A question that I have recently considered is: For networking, what are the prerequisites for widespread adoption of "infrastructure as code"?
However, before addressing this, let me offer some clarification. What do I mean by infrastructure as code? It's a systemic way of treating your network device configurations in a manner similar to source code. This includes following robust software development practices for testing and deploying these changes to production.
For example, all network changes are first submitted into a source code repository and then undergo a series of tests. Assuming all the tests pass, the changes are approved and scheduled. Finally, the changes are automatically deployed into production.
Infrastructure as code implies that no changes are made directly to network devices; all changes must be made through the deployment system.
Now, infrastructure as code brings up several interesting questions. First, is this even a good idea? What evidence is there to support this? For server teams, does treating infrastructure as code improve their ability to meet business needs? Do they still maintain reasonable uptime and security?
Second, is the network environment significantly different from the server environment? If so, what are the implications?
I am not going to try to answer those questions today. For now, I am going to assume infrastructure as code is a good idea, and I will return to my original question: For networking, what are the prerequisites for widespread adoption of infrastructure as code?
Here are the prerequisites that I see:
- Programmatic interfaces into network devices: You could also achieve this using SSH screen scraping, but programmatic interfaces will make it significantly easier.
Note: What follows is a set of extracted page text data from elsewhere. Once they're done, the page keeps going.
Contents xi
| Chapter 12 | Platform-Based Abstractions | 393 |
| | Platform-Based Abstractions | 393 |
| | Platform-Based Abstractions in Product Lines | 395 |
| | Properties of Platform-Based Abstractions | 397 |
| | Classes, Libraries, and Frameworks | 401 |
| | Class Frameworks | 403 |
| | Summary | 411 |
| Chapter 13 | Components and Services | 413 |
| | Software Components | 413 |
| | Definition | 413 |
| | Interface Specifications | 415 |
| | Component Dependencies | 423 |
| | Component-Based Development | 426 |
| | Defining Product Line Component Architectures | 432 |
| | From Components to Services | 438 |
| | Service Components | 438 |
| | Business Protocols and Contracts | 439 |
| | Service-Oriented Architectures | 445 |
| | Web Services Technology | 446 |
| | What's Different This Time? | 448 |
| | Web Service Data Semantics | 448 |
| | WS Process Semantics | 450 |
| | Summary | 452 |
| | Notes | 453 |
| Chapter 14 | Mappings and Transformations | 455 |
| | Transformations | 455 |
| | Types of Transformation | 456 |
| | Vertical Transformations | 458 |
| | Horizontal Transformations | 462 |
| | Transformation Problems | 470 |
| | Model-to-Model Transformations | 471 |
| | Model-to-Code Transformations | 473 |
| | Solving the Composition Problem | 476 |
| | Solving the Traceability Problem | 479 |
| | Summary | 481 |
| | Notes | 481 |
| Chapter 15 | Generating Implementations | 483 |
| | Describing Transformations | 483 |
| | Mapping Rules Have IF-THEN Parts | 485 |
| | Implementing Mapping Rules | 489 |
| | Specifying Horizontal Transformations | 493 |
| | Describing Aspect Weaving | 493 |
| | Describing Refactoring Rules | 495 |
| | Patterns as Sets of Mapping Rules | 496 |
- Tools that facilitate and simplify this process: The tools should be extensible in a modular way and should have some amount of idempotency (for that part of the tool chain that actually makes device changes). By idempotency, I mean the tool will first check the state of the device and will make a change only if the current state does not match the required end state.
- Network engineers with sufficient skills in both the tools and programming: An alternative to this would be pairing network engineers with developers.
- Ubiquitous, inexpensive virtualized network devices: This will enable automated testing of network changes.
- Tools that make it easy to verify the state of the testing environment and the production environment: This includes potentially interim states for complex changes.
- Intelligent rollback mechanisms to deal with significant error conditions: There are other possible solutions to this problem, including out-of-band management networks and increased use of virtualized network devices (overlay/underlay solutions). But at the end of the day, we need a way to recover from large failures caused by automated network changes.
- A configuration templating system for building and deploying initial device configurations: This system must be kept up to date with changes that are made to production devices. Additionally, there should be an automated way for ensuring production device configurations always comply with internal standards. Where possible, device configurations should be standardized.
There are many questions I want to explore in more detail, but infrastructure as code definitely intrigues me. Network engineers as a group need to improve how effectively we make changes in our environments to meet business needs. We need to break free of our highly manual, no-testing, make changes live in production, every device is unique mode of operating.